*Exercise materials:*
____
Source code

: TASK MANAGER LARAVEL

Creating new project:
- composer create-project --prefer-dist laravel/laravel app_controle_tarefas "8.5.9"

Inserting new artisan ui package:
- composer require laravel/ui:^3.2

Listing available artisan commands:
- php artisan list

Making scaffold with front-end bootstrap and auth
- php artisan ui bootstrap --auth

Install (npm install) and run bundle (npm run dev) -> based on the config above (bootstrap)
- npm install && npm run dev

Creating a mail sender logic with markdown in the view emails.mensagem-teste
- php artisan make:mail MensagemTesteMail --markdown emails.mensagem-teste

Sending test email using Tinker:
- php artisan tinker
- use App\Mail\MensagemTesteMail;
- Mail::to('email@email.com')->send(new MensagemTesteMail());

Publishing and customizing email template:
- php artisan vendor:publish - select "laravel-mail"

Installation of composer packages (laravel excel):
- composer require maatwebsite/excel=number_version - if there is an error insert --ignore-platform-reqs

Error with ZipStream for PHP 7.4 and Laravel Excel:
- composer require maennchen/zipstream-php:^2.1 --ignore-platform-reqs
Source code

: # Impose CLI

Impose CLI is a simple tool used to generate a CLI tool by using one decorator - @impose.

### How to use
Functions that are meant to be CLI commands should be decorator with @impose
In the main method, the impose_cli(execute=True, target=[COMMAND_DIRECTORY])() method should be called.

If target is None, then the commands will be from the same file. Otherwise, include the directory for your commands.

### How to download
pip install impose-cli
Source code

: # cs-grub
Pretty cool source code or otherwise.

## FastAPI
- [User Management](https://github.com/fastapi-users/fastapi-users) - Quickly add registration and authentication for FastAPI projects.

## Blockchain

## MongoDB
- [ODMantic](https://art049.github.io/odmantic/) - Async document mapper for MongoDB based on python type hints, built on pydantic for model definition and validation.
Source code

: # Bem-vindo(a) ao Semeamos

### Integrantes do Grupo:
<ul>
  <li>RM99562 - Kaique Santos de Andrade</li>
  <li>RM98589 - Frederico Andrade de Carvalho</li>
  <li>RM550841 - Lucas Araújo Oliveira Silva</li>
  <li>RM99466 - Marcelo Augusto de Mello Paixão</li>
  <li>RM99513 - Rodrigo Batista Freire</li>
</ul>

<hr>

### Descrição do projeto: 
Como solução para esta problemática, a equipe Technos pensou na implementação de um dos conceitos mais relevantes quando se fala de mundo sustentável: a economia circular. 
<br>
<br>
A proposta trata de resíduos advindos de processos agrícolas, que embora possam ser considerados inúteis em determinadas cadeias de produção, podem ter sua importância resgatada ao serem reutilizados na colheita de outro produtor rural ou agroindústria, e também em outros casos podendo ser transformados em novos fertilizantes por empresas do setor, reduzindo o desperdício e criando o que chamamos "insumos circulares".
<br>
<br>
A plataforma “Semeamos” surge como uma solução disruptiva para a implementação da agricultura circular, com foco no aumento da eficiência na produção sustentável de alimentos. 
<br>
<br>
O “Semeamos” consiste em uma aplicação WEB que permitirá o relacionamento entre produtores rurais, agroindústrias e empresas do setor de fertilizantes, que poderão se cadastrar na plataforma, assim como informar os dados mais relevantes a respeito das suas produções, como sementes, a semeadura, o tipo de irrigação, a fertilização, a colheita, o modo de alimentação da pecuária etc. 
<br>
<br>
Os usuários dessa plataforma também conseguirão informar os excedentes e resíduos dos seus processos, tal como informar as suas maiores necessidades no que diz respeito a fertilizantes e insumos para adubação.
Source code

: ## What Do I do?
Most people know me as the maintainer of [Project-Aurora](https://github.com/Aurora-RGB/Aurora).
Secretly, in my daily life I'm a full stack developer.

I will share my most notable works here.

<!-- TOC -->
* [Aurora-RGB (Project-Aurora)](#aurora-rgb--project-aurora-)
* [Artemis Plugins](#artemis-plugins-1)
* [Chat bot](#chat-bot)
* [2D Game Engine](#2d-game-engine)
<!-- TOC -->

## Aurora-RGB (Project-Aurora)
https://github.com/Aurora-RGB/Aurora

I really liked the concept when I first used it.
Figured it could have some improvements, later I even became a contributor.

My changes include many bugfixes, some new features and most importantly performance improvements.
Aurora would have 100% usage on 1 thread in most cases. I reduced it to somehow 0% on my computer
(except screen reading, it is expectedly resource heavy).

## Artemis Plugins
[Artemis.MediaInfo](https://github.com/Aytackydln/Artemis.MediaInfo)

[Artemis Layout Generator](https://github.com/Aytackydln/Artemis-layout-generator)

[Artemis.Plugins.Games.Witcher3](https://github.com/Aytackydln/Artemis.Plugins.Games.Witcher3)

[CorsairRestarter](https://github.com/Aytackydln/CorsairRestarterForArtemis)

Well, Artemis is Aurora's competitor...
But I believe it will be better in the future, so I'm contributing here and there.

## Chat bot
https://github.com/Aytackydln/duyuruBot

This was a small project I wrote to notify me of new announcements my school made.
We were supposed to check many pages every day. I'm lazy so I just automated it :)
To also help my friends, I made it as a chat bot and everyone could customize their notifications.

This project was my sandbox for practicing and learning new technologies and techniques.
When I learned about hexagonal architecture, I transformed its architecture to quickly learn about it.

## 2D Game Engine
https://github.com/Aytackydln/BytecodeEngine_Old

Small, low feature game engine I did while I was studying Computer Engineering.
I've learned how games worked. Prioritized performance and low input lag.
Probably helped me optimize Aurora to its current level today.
____
*What is required:* Set out every line of the entries above as a Markdown table with the columns "No." and "Text," one numbered row per line, leaving out blank lines.

*Answer box:*
| No. | Text |
|---|---|
| 1 | Source code |
| 2 | : TASK MANAGER LARAVEL |
| 3 | Creating new project: |
| 4 | - composer create-project --prefer-dist laravel/laravel app_controle_tarefas "8.5.9" |
| 5 | Inserting new artisan ui package: |
| 6 | - composer require laravel/ui:^3.2 |
| 7 | Listing available artisan commands: |
| 8 | - php artisan list |
| 9 | Making scaffold with front-end bootstrap and auth |
| 10 | - php artisan ui bootstrap --auth |
| 11 | Install (npm install) and run bundle (npm run dev) -> based on the config above (bootstrap) |
| 12 | - npm install && npm run dev |
| 13 | Creating a mail sender logic with markdown in the view emails.mensagem-teste |
| 14 | - php artisan make:mail MensagemTesteMail --markdown emails.mensagem-teste |
| 15 | Sending test email using Tinker: |
| 16 | - php artisan tinker |
| 17 | - use App\Mail\MensagemTesteMail; |
| 18 | - Mail::to('email@email.com')->send(new MensagemTesteMail()); |
| 19 | Publishing and customizing email template: |
| 20 | - php artisan vendor:publish - select "laravel-mail" |
| 21 | Installation of composer packages (laravel excel): |
| 22 | - composer require maatwebsite/excel=number_version - if there is an error insert --ignore-platform-reqs |
| 23 | Error with ZipStream for PHP 7.4 and Laravel Excel: |
| 24 | - composer require maennchen/zipstream-php:^2.1 --ignore-platform-reqs |
| 25 | Source code |
| 26 | : # Impose CLI |
| 27 | Impose CLI is a simple tool used to generate a CLI tool by using one decorator - @impose. |
| 28 | ### How to use |
| 29 | Functions that are meant to be CLI commands should be decorator with @impose |
| 30 | In the main method, the impose_cli(execute=True, target=[COMMAND_DIRECTORY])() method should be called. |
| 31 | If target is None, then the commands will be from the same file. Otherwise, include the directory for your commands. |
| 32 | ### How to download |
| 33 | pip install impose-cli |
| 34 | Source code |
| 35 | : # cs-grub |
| 36 | Pretty cool source code or otherwise. |
| 37 | ## FastAPI |
| 38 | - [User Management](https://github.com/fastapi-users/fastapi-users) - Quickly add registration and authentication for FastAPI projects. |
| 39 | ## Blockchain |
| 40 | ## MongoDB |
| 41 | - [ODMantic](https://art049.github.io/odmantic/) - Async document mapper for MongoDB based on python type hints, built on pydantic for model definition and validation. |
| 42 | Source code |
| 43 | : # Bem-vindo(a) ao Semeamos |
| 44 | ### Integrantes do Grupo: |
| 45 | <ul> |
| 46 |   <li>RM99562 - Kaique Santos de Andrade</li> |
| 47 |   <li>RM98589 - Frederico Andrade de Carvalho</li> |
| 48 |   <li>RM550841 - Lucas Araújo Oliveira Silva</li> |
| 49 |   <li>RM99466 - Marcelo Augusto de Mello Paixão</li> |
| 50 |   <li>RM99513 - Rodrigo Batista Freire</li> |
| 51 | </ul> |
| 52 | <hr> |
| 53 | ### Descrição do projeto:  |
| 54 | Como solução para esta problemática, a equipe Technos pensou na implementação de um dos conceitos mais relevantes quando se fala de mundo sustentável: a economia circular.  |
| 55 | <br> |
| 56 | <br> |
| 57 | A proposta trata de resíduos advindos de processos agrícolas, que embora possam ser considerados inúteis em determinadas cadeias de produção, podem ter sua importância resgatada ao serem reutilizados na colheita de outro produtor rural ou agroindústria, e também em outros casos podendo ser transformados em novos fertilizantes por empresas do setor, reduzindo o desperdício e criando o que chamamos "insumos circulares". |
| 58 | <br> |
| 59 | <br> |
| 60 | A plataforma “Semeamos” surge como uma solução disruptiva para a implementação da agricultura circular, com foco no aumento da eficiência na produção sustentável de alimentos.  |
| 61 | <br> |
| 62 | <br> |
| 63 | O “Semeamos” consiste em uma aplicação WEB que permitirá o relacionamento entre produtores rurais, agroindústrias e empresas do setor de fertilizantes, que poderão se cadastrar na plataforma, assim como informar os dados mais relevantes a respeito das suas produções, como sementes, a semeadura, o tipo de irrigação, a fertilização, a colheita, o modo de alimentação da pecuária etc.  |
| 64 | <br> |
| 65 | <br> |
| 66 | Os usuários dessa plataforma também conseguirão informar os excedentes e resíduos dos seus processos, tal como informar as suas maiores necessidades no que diz respeito a fertilizantes e insumos para adubação. |
| 67 | Source code |
| 68 | : ## What Do I do? |
| 69 | Most people know me as the maintainer of [Project-Aurora](https://github.com/Aurora-RGB/Aurora). |
| 70 | Secretly, in my daily life I'm a full stack developer. |
| 71 | I will share my most notable works here. |
| 72 | <!-- TOC --> |
| 73 | * [Aurora-RGB (Project-Aurora)](#aurora-rgb--project-aurora-) |
| 74 | * [Artemis Plugins](#artemis-plugins-1) |
| 75 | * [Chat bot](#chat-bot) |
| 76 | * [2D Game Engine](#2d-game-engine) |
| 77 | <!-- TOC --> |
| 78 | ## Aurora-RGB (Project-Aurora) |
| 79 | https://github.com/Aurora-RGB/Aurora |
| 80 | I really liked the concept when I first used it. |
| 81 | Figured it could have some improvements, later I even became a contributor. |
| 82 | My changes include many bugfixes, some new features and most importantly performance improvements. |
| 83 | Aurora would have 100% usage on 1 thread in most cases. I reduced it to somehow 0% on my computer |
| 84 | (except screen reading, it is expectedly resource heavy). |
| 85 | ## Artemis Plugins |
| 86 | [Artemis.MediaInfo](https://github.com/Aytackydln/Artemis.MediaInfo) |
| 87 | [Artemis Layout Generator](https://github.com/Aytackydln/Artemis-layout-generator) |
| 88 | [Artemis.Plugins.Games.Witcher3](https://github.com/Aytackydln/Artemis.Plugins.Games.Witcher3) |
| 89 | [CorsairRestarter](https://github.com/Aytackydln/CorsairRestarterForArtemis) |
| 90 | Well, Artemis is Aurora's competitor... |
| 91 | But I believe it will be better in the future, so I'm contributing here and there. |
| 92 | ## Chat bot |
| 93 | https://github.com/Aytackydln/duyuruBot |
| 94 | This was a small project I wrote to notify me of new announcements my school made. |
| 95 | We were supposed to check many pages every day. I'm lazy so I just automated it :) |
| 96 | To also help my friends, I made it as a chat bot and everyone could customize their notifications. |
| 97 | This project was my sandbox for practicing and learning new technologies and techniques. |
| 98 | When I learned about hexagonal architecture, I transformed its architecture to quickly learn about it. |
| 99 | ## 2D Game Engine |
| 100 | https://github.com/Aytackydln/BytecodeEngine_Old |
| 101 | Small, low feature game engine I did while I was studying Computer Engineering. |
| 102 | I've learned how games worked. Prioritized performance and low input lag. |
| 103 | Probably helped me optimize Aurora to its current level today. |